## OPDRACHT 1:
Neem uit de rijen het deel over dat begint met de regel met "### 디자인 시스템" en eindigt met de regel met "Source code". Verwissel daarin "계열" voor "톤", laat al het andere ongewijzigd en laat de afbeeldingen weg.

## AANGELEVERDE TEKST:
Het gouden kalf
Parijs, [31] Januari 1929
Het wassenbeeldenspel van den Boulevard Montmartre (Musée Grevin) heeft zich deze week verrijkt met een coquette Madame Hanau, gevangen in haar kerker. Zij is gloednieuw, haar kortgerokte japonnetje is nog niet verschoten, de blozende wangen zijn nog niet bestoven. Zij deelt de eer met Stresemann en Kellogg, en wanneer zij mocht aanschouwen hoe men zich verdringt rondom haar bollige maar nog slanke en pittige welgedaanheid, zou zij niet anders dan geflatteerd kunnen zijn. Geboetseerd worden in was en audiëntie verleenen van 's morgens negen tot 's middags vijf, blijft het hoogtepunt van den roem. Een standbeeld krijgen is heel aardig, maar niemand kijkt ernaar om, zooals de Italiaansche dictator tegen Henri Béraud zei, behalve verliefden die er rendez-vous nemen: ‘vanavond om zeven uur achter Mussolini.’ Maar aan een ouderwetsch en onmogelijk ding als een panopticum een schijn van herleving geven, te tronen in het gekakel van de medeburgers die hun humeur willen luchten (de veiligheidsklep der ingezonden stukken bestaat niet bij de Fransche Pers) en aan de groote Martha gezelschap toewenschen van namen, welke de kranten niet durven noemen, dat is je ware actualiteit.

## OPDRACHT 2:
Herhaal de volledige tekst "Het gouden kalf" letterlijk.

## AANGELEVERDE GEGEVENS:
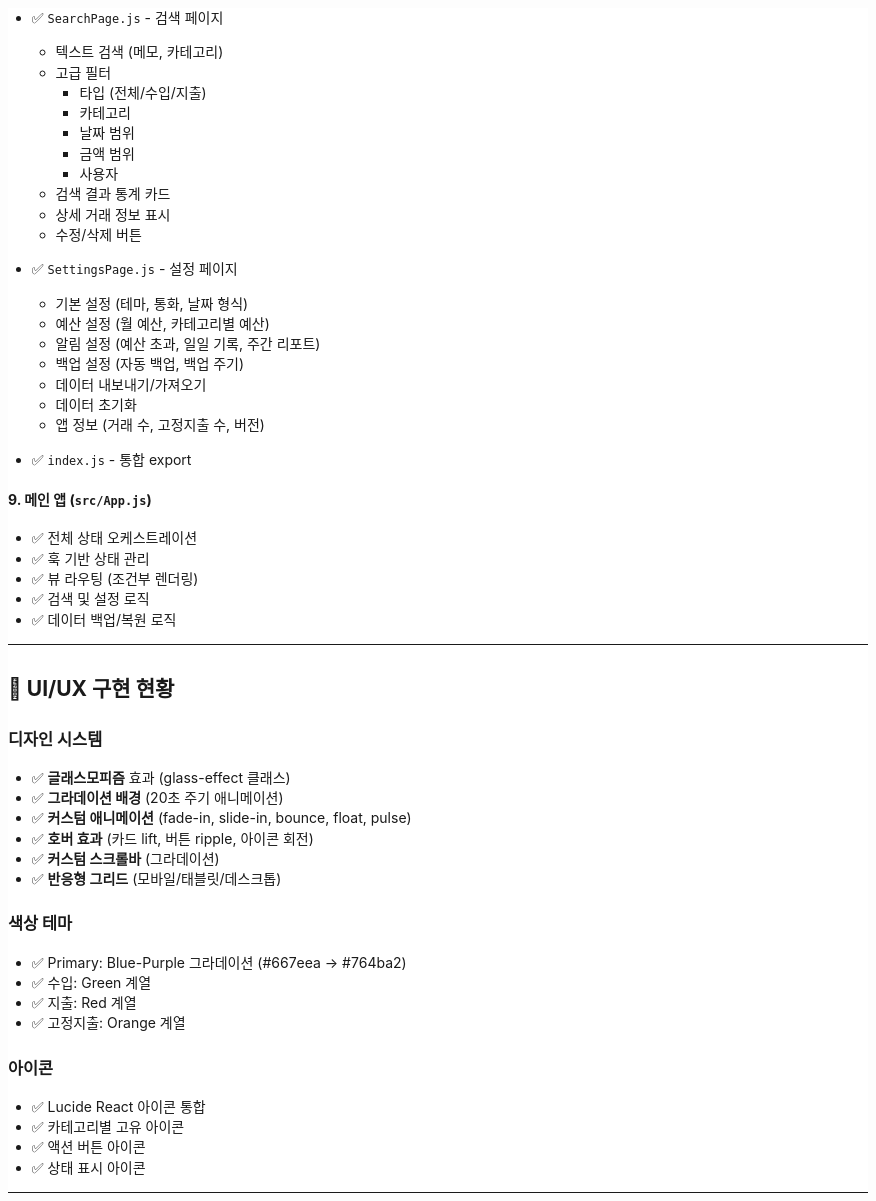 - ✅ `SearchPage.js` - 검색 페이지
  - 텍스트 검색 (메모, 카테고리)
  - 고급 필터
    - 타입 (전체/수입/지출)
    - 카테고리
    - 날짜 범위
    - 금액 범위
    - 사용자
  - 검색 결과 통계 카드
  - 상세 거래 정보 표시
  - 수정/삭제 버튼

- ✅ `SettingsPage.js` - 설정 페이지
  - 기본 설정 (테마, 통화, 날짜 형식)
  - 예산 설정 (월 예산, 카테고리별 예산)
  - 알림 설정 (예산 초과, 일일 기록, 주간 리포트)
  - 백업 설정 (자동 백업, 백업 주기)
  - 데이터 내보내기/가져오기
  - 데이터 초기화
  - 앱 정보 (거래 수, 고정지출 수, 버전)

- ✅ `index.js` - 통합 export

#### 9. 메인 앱 (`src/App.js`)
- ✅ 전체 상태 오케스트레이션
- ✅ 훅 기반 상태 관리
- ✅ 뷰 라우팅 (조건부 렌더링)
- ✅ 검색 및 설정 로직
- ✅ 데이터 백업/복원 로직

---

## 🎨 UI/UX 구현 현황

### 디자인 시스템
- ✅ **글래스모피즘** 효과 (glass-effect 클래스)
- ✅ **그라데이션 배경** (20초 주기 애니메이션)
- ✅ **커스텀 애니메이션** (fade-in, slide-in, bounce, float, pulse)
- ✅ **호버 효과** (카드 lift, 버튼 ripple, 아이콘 회전)
- ✅ **커스텀 스크롤바** (그라데이션)
- ✅ **반응형 그리드** (모바일/태블릿/데스크톱)

### 색상 테마
- ✅ Primary: Blue-Purple 그라데이션 (#667eea → #764ba2)
- ✅ 수입: Green 계열
- ✅ 지출: Red 계열
- ✅ 고정지출: Orange 계열

### 아이콘
- ✅ Lucide React 아이콘 통합
- ✅ 카테고리별 고유 아이콘
- ✅ 액션 버튼 아이콘
- ✅ 상태 표시 아이콘

---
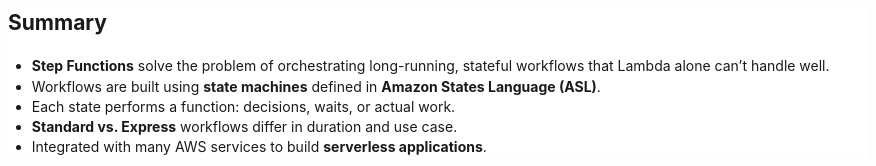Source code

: ## Summary

- **Step Functions** solve the problem of orchestrating long-running, stateful workflows that Lambda alone can’t handle well.
- Workflows are built using **state machines** defined in **Amazon States Language (ASL)**.
- Each state performs a function: decisions, waits, or actual work.
- **Standard vs. Express** workflows differ in duration and use case.
- Integrated with many AWS services to build **serverless applications**.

## OPLOSSING 1:
### 디자인 시스템
- ✅ **글래스모피즘** 효과 (glass-effect 클래스)
- ✅ **그라데이션 배경** (20초 주기 애니메이션)
- ✅ **커스텀 애니메이션** (fade-in, slide-in, bounce, float, pulse)
- ✅ **호버 효과** (카드 lift, 버튼 ripple, 아이콘 회전)
- ✅ **커스텀 스크롤바** (그라데이션)
- ✅ **반응형 그리드** (모바일/태블릿/데스크톱)

### 색상 테마
- ✅ Primary: Blue-Purple 그라데이션 (#667eea → #764ba2)
- ✅ 수입: Green 톤
- ✅ 지출: Red 톤
- ✅ 고정지출: Orange 톤

### 아이콘
- ✅ Lucide React 아이콘 통합
- ✅ 카테고리별 고유 아이콘
- ✅ 액션 버튼 아이콘
- ✅ 상태 표시 아이콘

---
Source code

## OPLOSSING 2:
Het gouden kalf
Parijs, [31] Januari 1929
Het wassenbeeldenspel van den Boulevard Montmartre (Musée Grevin) heeft zich deze week verrijkt met een coquette Madame Hanau, gevangen in haar kerker. Zij is gloednieuw, haar kortgerokte japonnetje is nog niet verschoten, de blozende wangen zijn nog niet bestoven. Zij deelt de eer met Stresemann en Kellogg, en wanneer zij mocht aanschouwen hoe men zich verdringt rondom haar bollige maar nog slanke en pittige welgedaanheid, zou zij niet anders dan geflatteerd kunnen zijn. Geboetseerd worden in was en audiëntie verleenen van 's morgens negen tot 's middags vijf, blijft het hoogtepunt van den roem. Een standbeeld krijgen is heel aardig, maar niemand kijkt ernaar om, zooals de Italiaansche dictator tegen Henri Béraud zei, behalve verliefden die er rendez-vous nemen: ‘vanavond om zeven uur achter Mussolini.’ Maar aan een ouderwetsch en onmogelijk ding als een panopticum een schijn van herleving geven, te tronen in het gekakel van de medeburgers die hun humeur willen luchten (de veiligheidsklep der ingezonden stukken bestaat niet bij de Fransche Pers) en aan de groote Martha gezelschap toewenschen van namen, welke de kranten niet durven noemen, dat is je ware actualiteit.